**Stated exercise**
Write out every line of the rows below word for word, leaving out the pictures.

**Record list**
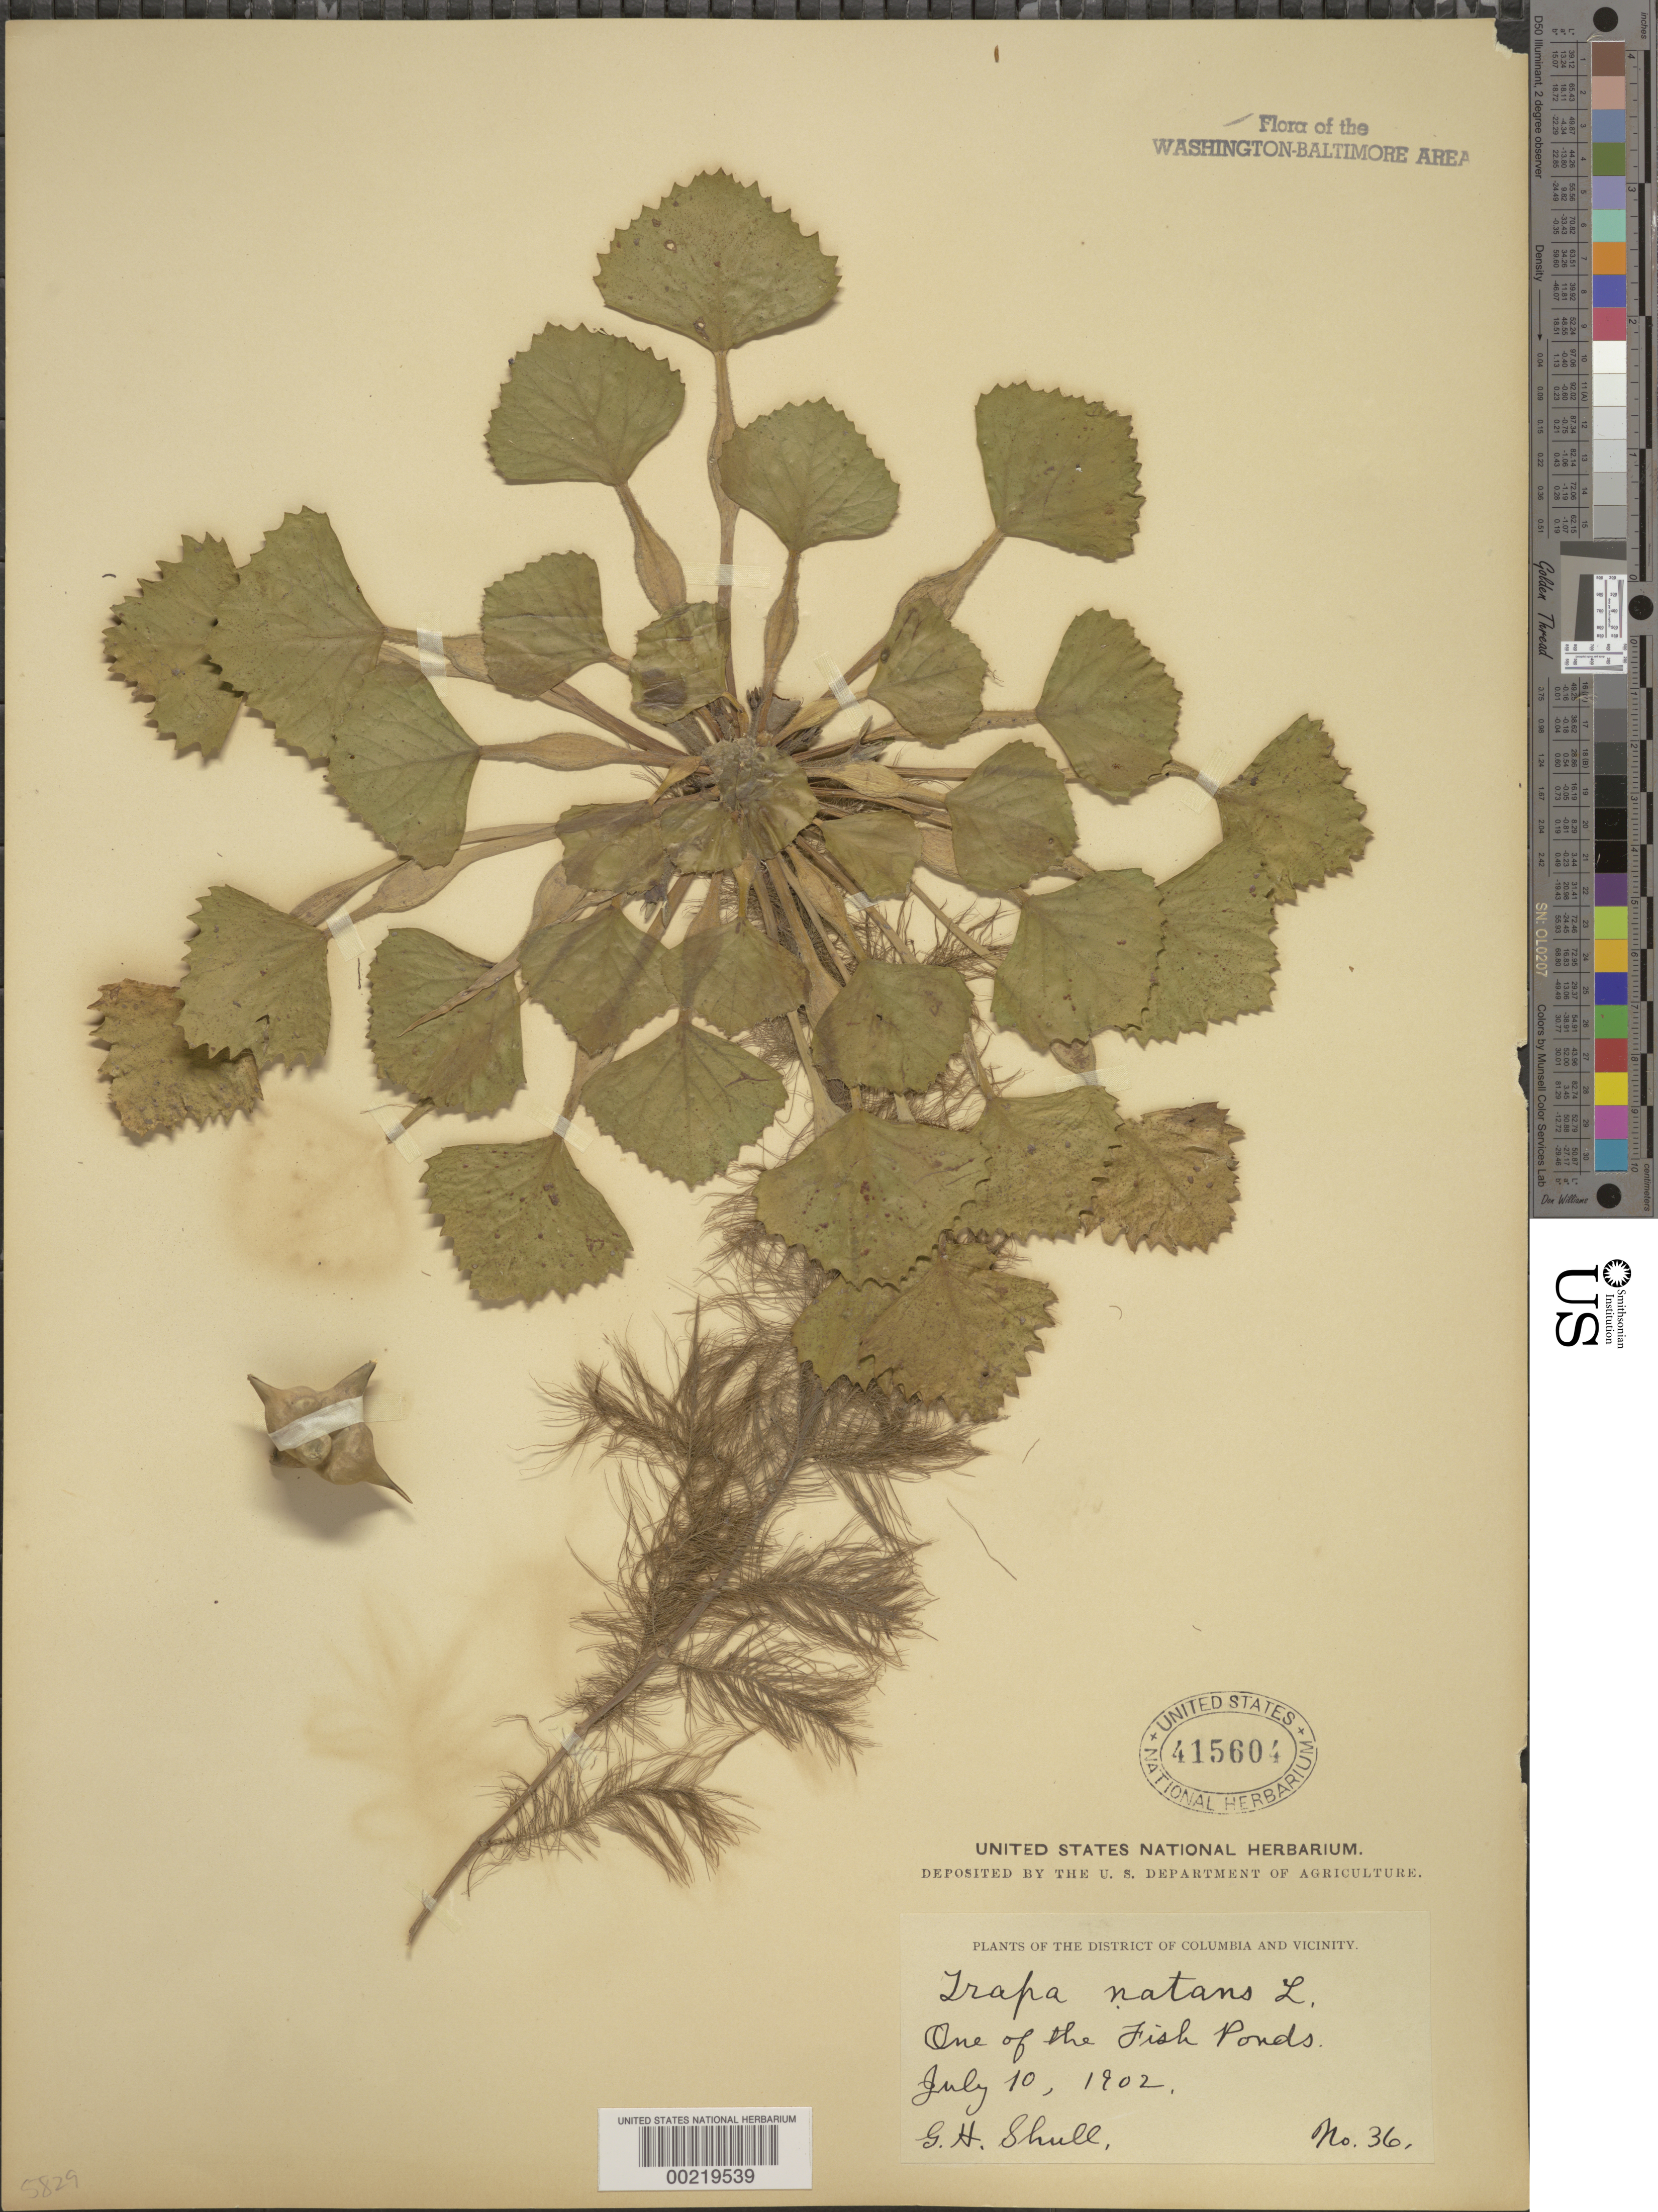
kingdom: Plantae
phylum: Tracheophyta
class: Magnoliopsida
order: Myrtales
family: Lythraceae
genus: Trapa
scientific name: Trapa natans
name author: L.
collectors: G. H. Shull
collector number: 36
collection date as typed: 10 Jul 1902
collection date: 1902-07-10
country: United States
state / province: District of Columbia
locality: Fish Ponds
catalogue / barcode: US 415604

**Exercise response**
kingdom: Plantae
phylum: Tracheophyta
class: Magnoliopsida
order: Myrtales
family: Lythraceae
genus: Trapa
scientific name: Trapa natans
name author: L.
collectors: G. H. Shull
collector number: 36
collection date as typed: 10 Jul 1902
collection date: 1902-07-10
country: United States
state / province: District of Columbia
locality: Fish Ponds
catalogue / barcode: US 415604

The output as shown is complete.